Gases and liquids produced by decomposing organic agricultural materials – from livestock feeding, agricultural waste, food processing and other sources – represent huge and growing problems. Unchecked, they produce:
- Greenhouse gases, primarily methane
- Excess phosphates and nitrates in soil and ground and surface water
- Pathogens, including e. coli
More than 1.37 billion tons of animal waste is produced in the U.S. each year. This amount is 130x as much as the human waste produced, and is equal to 5 tons of animal waste per human resident.
The U.S. Environmental Protection Agency says one dairy farm with 2,500 cows produces as much biowaste as a city with around 411,000 residents. However, despite this magnitude, animal waste is not processed like human sewage, and there is very little regulation of animal waste disposal.
Currently, these wastes are stored in large, open “lagoons,” or in open mounds on the ground. As decomposition takes place, methane is released and remains in the atmosphere for at least 10 years. Methane is 21x more powerful than carbon dioxide at absorbing atmospheric energy, contributing to climate change worldwide.
Storage lagoons are also subject to leaking, and in areas with severe weather (such as hurricanes and flooding), open lagoons can be breached and spread liquids and solids over large areas.
According to the Pew Commission on Industrial Farm Animal Production:
The EPA says that pollutants from animal waste can result in fish kills and reduced biodiversity and that nitrogen and phosphorus pollution can contribute to algae blooms, which can then lead to a number of negative health effects in animals and humans.

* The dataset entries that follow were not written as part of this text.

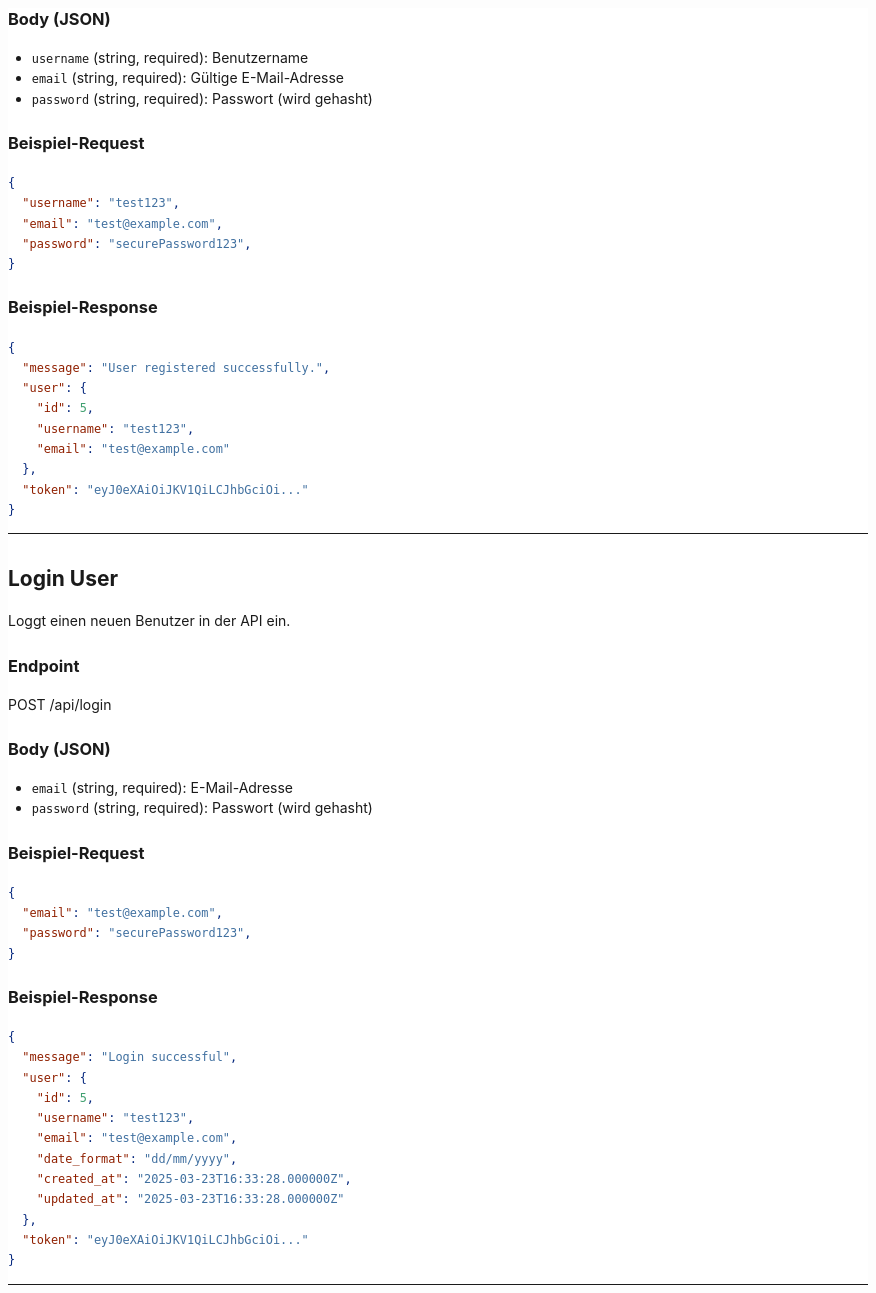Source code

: ### Body (JSON)
- `username` (string, required): Benutzername
- `email` (string, required): Gültige E-Mail-Adresse
- `password` (string, required): Passwort (wird gehasht)

### Beispiel-Request
```json
{
  "username": "test123",
  "email": "test@example.com",
  "password": "securePassword123",
}
```
### Beispiel-Response
```json
{
  "message": "User registered successfully.",
  "user": {
    "id": 5,
    "username": "test123",
    "email": "test@example.com"
  },
  "token": "eyJ0eXAiOiJKV1QiLCJhbGciOi..."
}
```
---

## Login User
Loggt einen neuen Benutzer in der API ein.

### Endpoint
POST /api/login

### Body (JSON)
- `email` (string, required): E-Mail-Adresse
- `password` (string, required): Passwort (wird gehasht)

### Beispiel-Request
```json
{
  "email": "test@example.com",
  "password": "securePassword123",
}
```
### Beispiel-Response
```json
{
  "message": "Login successful",
  "user": {
    "id": 5,
    "username": "test123",
    "email": "test@example.com",
    "date_format": "dd/mm/yyyy",
    "created_at": "2025-03-23T16:33:28.000000Z",
    "updated_at": "2025-03-23T16:33:28.000000Z"
  },
  "token": "eyJ0eXAiOiJKV1QiLCJhbGciOi..."
}
```
---
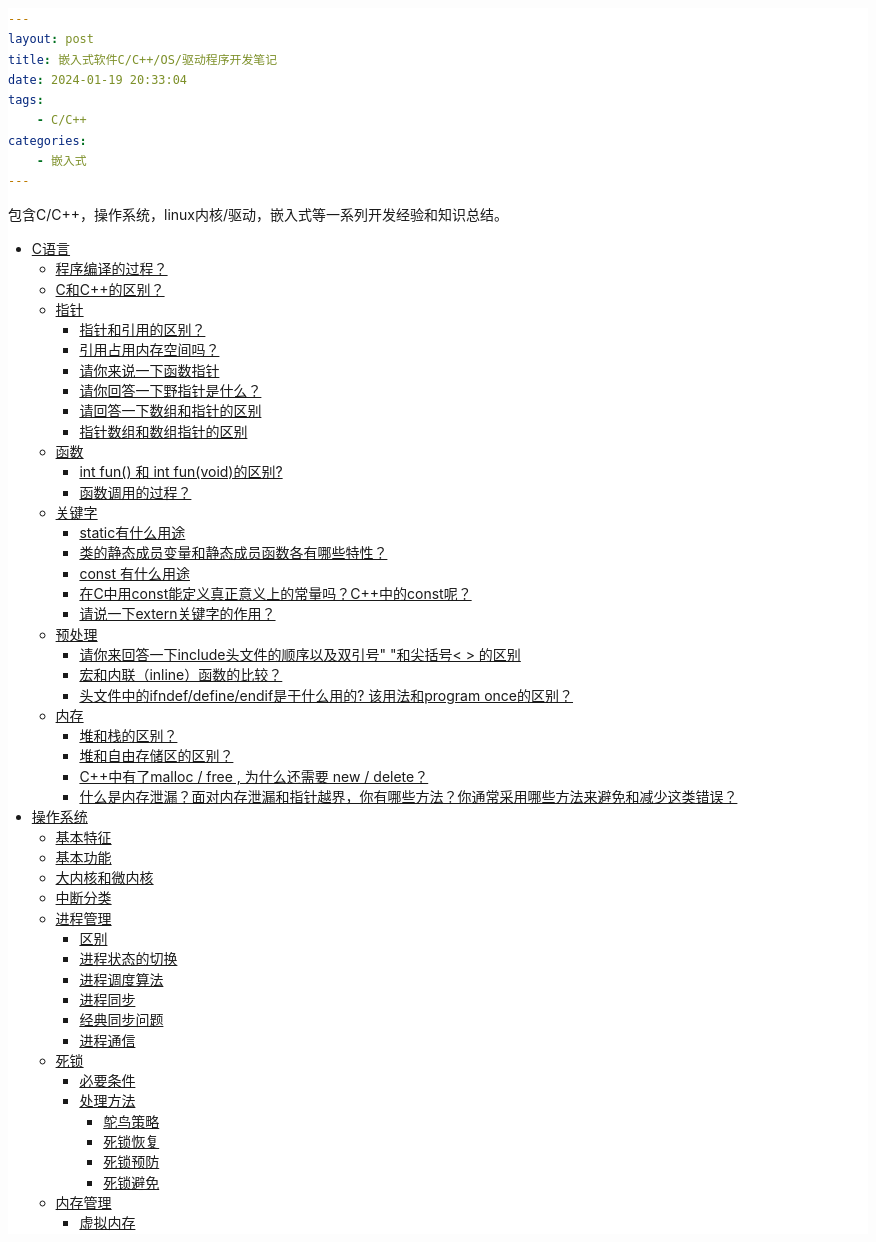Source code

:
```yaml
---
layout: post
title: 嵌入式软件C/C++/OS/驱动程序开发笔记
date: 2024-01-19 20:33:04
tags: 
    - C/C++
categories: 
    - 嵌入式
---
```


包含C/C++，操作系统，linux内核/驱动，嵌入式等一系列开发经验和知识总结。


- [C语言](#c语言)
  - [程序编译的过程？](#程序编译的过程)
  - [C和C++的区别？](#c和c的区别)
  - [指针](#指针)
    - [指针和引用的区别？](#指针和引用的区别)
    - [引用占用内存空间吗？](#引用占用内存空间吗)
    - [请你来说一下函数指针](#请你来说一下函数指针)
    - [请你回答一下野指针是什么？](#请你回答一下野指针是什么)
    - [请回答一下数组和指针的区别](#请回答一下数组和指针的区别)
    - [指针数组和数组指针的区别](#指针数组和数组指针的区别)
  - [函数](#函数)
    - [int fun() 和 int fun(void)的区别?](#int-fun-和-int-funvoid的区别)
    - [函数调用的过程？](#函数调用的过程)
  - [关键字](#关键字)
    - [static有什么用途](#static有什么用途)
    - [类的静态成员变量和静态成员函数各有哪些特性？](#类的静态成员变量和静态成员函数各有哪些特性)
    - [const 有什么用途](#const-有什么用途)
    - [在C中用const能定义真正意义上的常量吗？C++中的const呢？](#在c中用const能定义真正意义上的常量吗c中的const呢)
    - [请说一下extern关键字的作用？](#请说一下extern关键字的作用)
  - [预处理](#预处理)
    - [请你来回答一下include头文件的顺序以及双引号" "和尖括号\< \> 的区别](#请你来回答一下include头文件的顺序以及双引号-和尖括号--的区别)
    - [宏和内联（inline）函数的比较？](#宏和内联inline函数的比较)
    - [头文件中的ifndef/define/endif是干什么用的? 该用法和program once的区别？](#头文件中的ifndefdefineendif是干什么用的-该用法和program-once的区别)
  - [内存](#内存)
    - [堆和栈的区别？](#堆和栈的区别)
    - [堆和自由存储区的区别？](#堆和自由存储区的区别)
    - [C++中有了malloc / free , 为什么还需要 new / delete？](#c中有了malloc--free--为什么还需要-new--delete)
    - [什么是内存泄漏？面对内存泄漏和指针越界，你有哪些方法？你通常采用哪些方法来避免和减少这类错误？](#什么是内存泄漏面对内存泄漏和指针越界你有哪些方法你通常采用哪些方法来避免和减少这类错误)
- [操作系统](#操作系统)
  - [基本特征](#基本特征)
  - [基本功能](#基本功能)
  - [大内核和微内核](#大内核和微内核)
  - [中断分类](#中断分类)
  - [进程管理](#进程管理)
    - [区别](#区别)
    - [进程状态的切换](#进程状态的切换)
    - [进程调度算法](#进程调度算法)
    - [进程同步](#进程同步)
    - [经典同步问题](#经典同步问题)
    - [进程通信](#进程通信)
  - [死锁](#死锁)
    - [必要条件](#必要条件)
    - [处理方法](#处理方法)
      - [鸵鸟策略](#鸵鸟策略)
      - [死锁恢复](#死锁恢复)
      - [死锁预防](#死锁预防)
      - [死锁避免](#死锁避免)
  - [内存管理](#内存管理)
    - [虚拟内存](#虚拟内存)
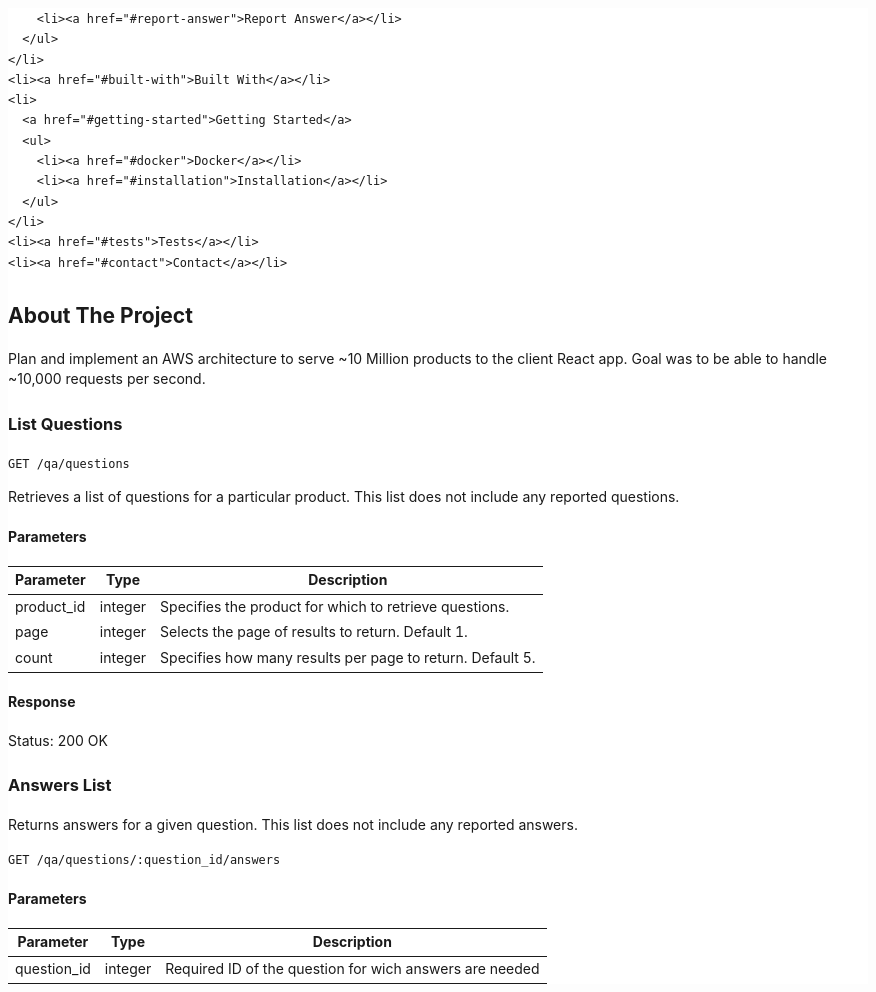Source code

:         <li><a href="#report-answer">Report Answer</a></li>  
      </ul>
    </li>
    <li><a href="#built-with">Built With</a></li>
    <li>
      <a href="#getting-started">Getting Started</a>
      <ul>
        <li><a href="#docker">Docker</a></li>
        <li><a href="#installation">Installation</a></li>
      </ul>
    </li>
    <li><a href="#tests">Tests</a></li>
    <li><a href="#contact">Contact</a></li>
  </ol>
</details>




## About The Project

Plan and implement an AWS architecture to serve ~10 Million products to the client React app. Goal was to be able to handle ~10,000 requests per second.

### List Questions
```sh
GET /qa/questions 
```
Retrieves a list of questions for a particular product. This list does not include any reported questions.

#### Parameters

|Parameter|Type|Description
|---|---|---|
product_id|integer|Specifies the product for which to retrieve questions.
page|integer|Selects the page of results to return. Default 1.
count|integer|Specifies how many results per page to return. Default 5.

#### Response
Status: 200 OK

### Answers List
Returns answers for a given question. This list does not include any reported answers.
```sh
GET /qa/questions/:question_id/answers
```
#### Parameters

|Parameter|Type|Description|
|---|---|---|
|question_id|integer|Required ID of the question for wich answers are needed|
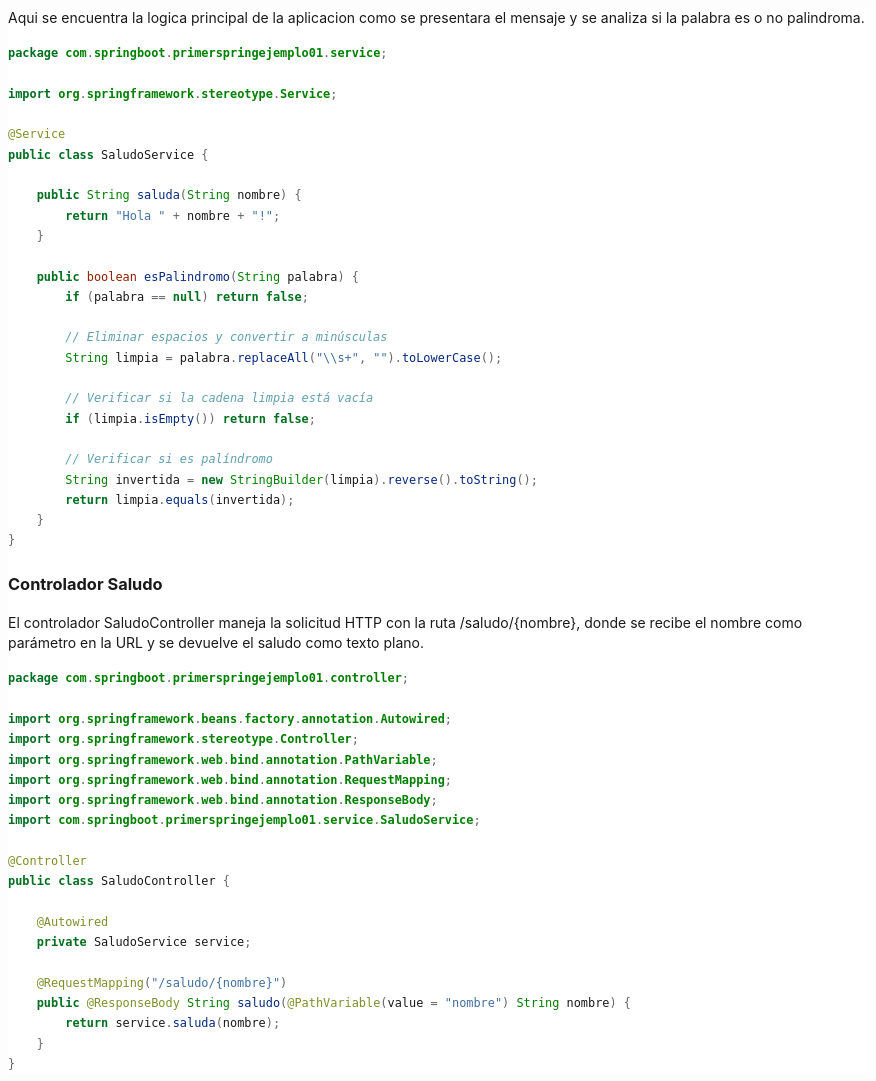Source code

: Aqui se encuentra la logica principal de la aplicacion como se presentara el mensaje y se analiza si la palabra es o no palindroma.
```java
package com.springboot.primerspringejemplo01.service;

import org.springframework.stereotype.Service;

@Service
public class SaludoService {

    public String saluda(String nombre) {
        return "Hola " + nombre + "!";
    }

    public boolean esPalindromo(String palabra) {
        if (palabra == null) return false;

        // Eliminar espacios y convertir a minúsculas
        String limpia = palabra.replaceAll("\\s+", "").toLowerCase();

        // Verificar si la cadena limpia está vacía
        if (limpia.isEmpty()) return false;

        // Verificar si es palíndromo
        String invertida = new StringBuilder(limpia).reverse().toString();
        return limpia.equals(invertida);
    }
}
```

### Controlador Saludo

El controlador SaludoController maneja la solicitud HTTP con la ruta /saludo/{nombre}, donde se recibe el nombre como parámetro en la URL y se devuelve el saludo como texto plano.
```java
package com.springboot.primerspringejemplo01.controller;

import org.springframework.beans.factory.annotation.Autowired;
import org.springframework.stereotype.Controller;
import org.springframework.web.bind.annotation.PathVariable;
import org.springframework.web.bind.annotation.RequestMapping;
import org.springframework.web.bind.annotation.ResponseBody;
import com.springboot.primerspringejemplo01.service.SaludoService;

@Controller
public class SaludoController {

    @Autowired
    private SaludoService service;

    @RequestMapping("/saludo/{nombre}")
    public @ResponseBody String saludo(@PathVariable(value = "nombre") String nombre) {
        return service.saluda(nombre);
    }
}
```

Human and animal health can also be harmed by the pathogens and nitrogen in animal waste. Nitrogen in manure is easily transformed into nitrates. The EPA found that nitrates are the most widespread agricultural contaminant in drinking water wells and estimates that 4.5 million people are exposed to elevated nitrate levels from drinking water wells. Nitrates, if they find their way into the groundwater, can potentially be fatal to infants.